**What you should do:**
Pick out every line in the records below that contains the string "Champagne". Case matters.

**Given entries:**
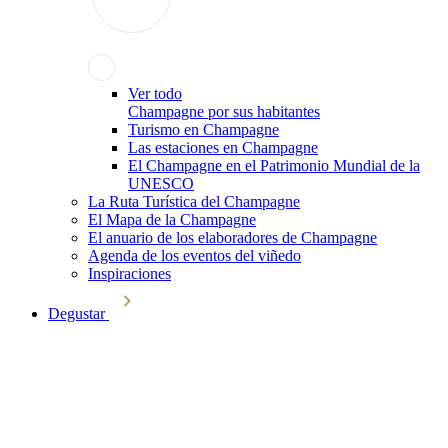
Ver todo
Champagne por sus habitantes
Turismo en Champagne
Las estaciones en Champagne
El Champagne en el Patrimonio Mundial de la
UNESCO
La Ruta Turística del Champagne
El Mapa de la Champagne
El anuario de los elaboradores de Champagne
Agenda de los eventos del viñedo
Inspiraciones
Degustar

--

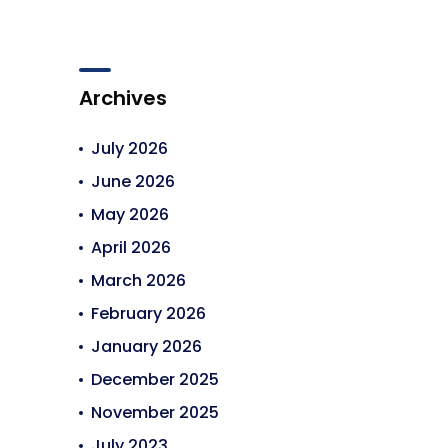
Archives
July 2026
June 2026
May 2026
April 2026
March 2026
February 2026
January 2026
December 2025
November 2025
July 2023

**Solved problem:**
Champagne por sus habitantes
Turismo en Champagne
Las estaciones en Champagne
El Champagne en el Patrimonio Mundial de la
La Ruta Turística del Champagne
El Mapa de la Champagne
El anuario de los elaboradores de Champagne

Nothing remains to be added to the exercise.